Soludo in his statement to the conference said: “Your recommendations are excellent. I will read them with keen interest and see which of them we can take. We have little land mass in the South East. We are actually the smallest with Lagos State, but while Lagos is reclaiming land from the sea, we are losing our land to gully erosion.
“Anambra is the world’s gully erosion capital. In the South-east, we are landlocked, and we have the least mineral resources. Our only boost is human capital.
“Human capital naturally is our only dependable resource. It has been so yesterday and today and will remain so tomorrow. This conference is pivotal to who we are. And if we do not mind human resources, then we are going nowhere. We must work on that.”
Speaking on recommendations made on education, Soludo said: “I listened to your recommendations on education, but who said the South Eeast cannot set up a regional education board to fashion out a curriculum for students in the region? Must we always use what others are using? Who knows, you may fashion out a curriculum that will attract the interest of other people, and the world at large.”

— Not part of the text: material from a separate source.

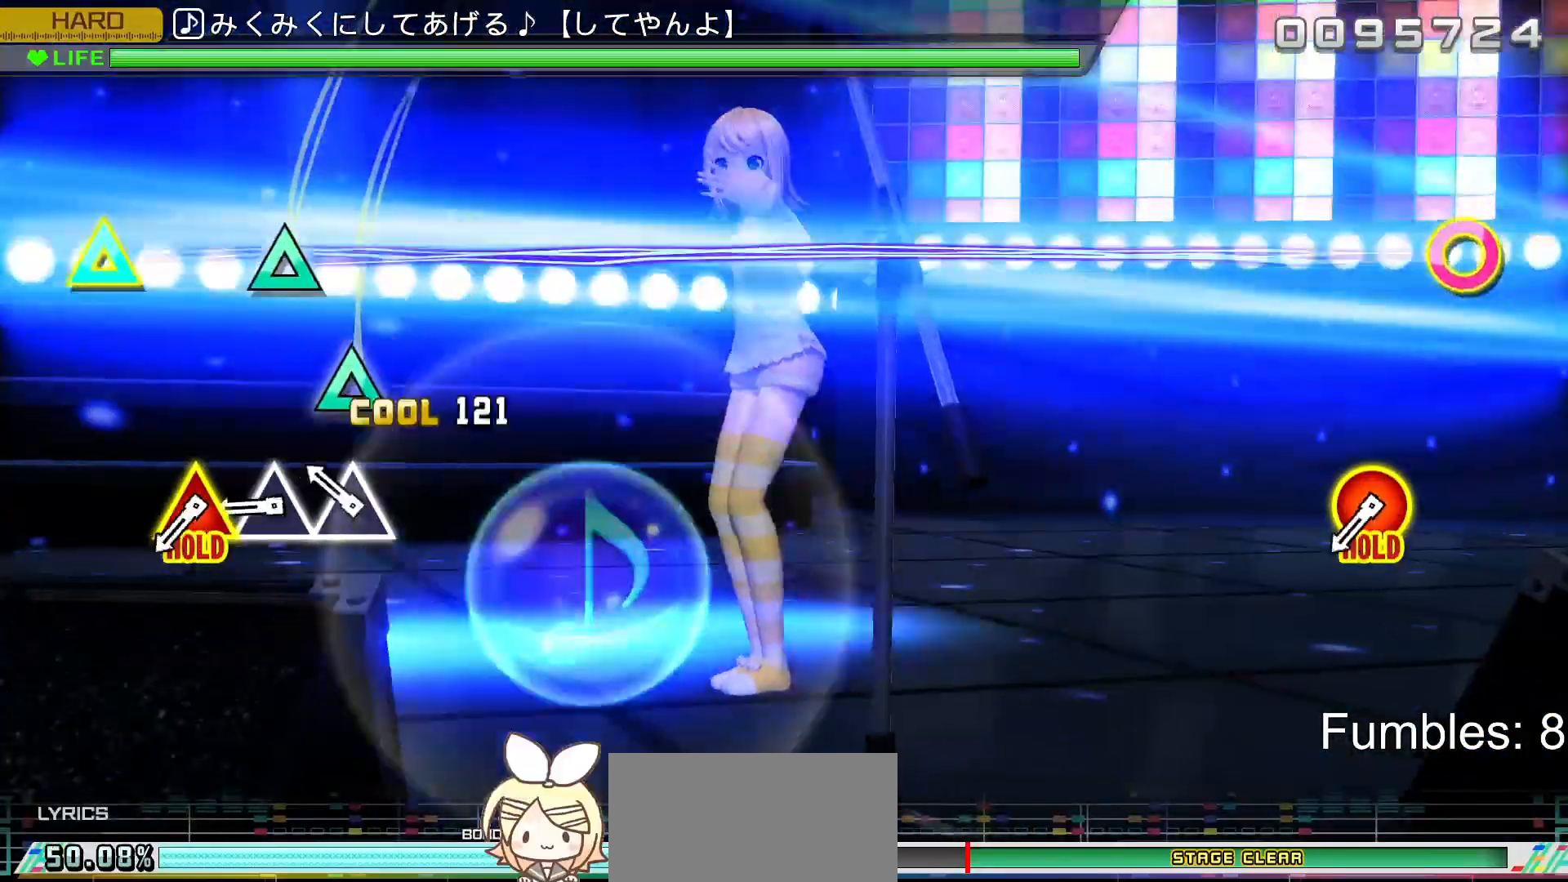
{"buttons": ["L2"], "left_stick": "center", "right_stick": "center", "events": [[17, "TRIANGLE", "down"], [100, "TRIANGLE", "up"], [200, "TRIANGLE", "down"], [300, "TRIANGLE", "up"], [383, "TRIANGLE", "down"], [483, "TRIANGLE", "up"]]}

He then advocated: “The various governments of the South East can come together and set up a teacher certification institute to certify teachers for schools in the region too.
“We have heard in the past when some governments of the South-east had to send home some workers, saying they are not from our state. We just recruited 5,000 teachers in Anambra State, but I told the ministry not to accept if I recommend anybody to them. We employed people from every state.
“All I need is for the best teachers to be employed. Our children deserve the best teachers, and all they hope to get is the very best, no matter where the teachers come from.
“In my own eyes, I don’t see those boundaries and for the greatness of Nigeria, we must not see those boundaries.”
The governor also reiterated his call for the patronage of locally manufactured goods, saying that is the only way to boost the economy.
“How do you get the farmers to go and produce food, how do you encourage the graduate to go into farming and the rest, if you do not patronize them?
“I wear Akwaete, a local fabric, which is handmade. To me, it is not just fashion, but a bold statement, and today, if you go to Akwaete in Abia State where the materials are produced, the demand have gone up, and the women producing them are happy,” he said.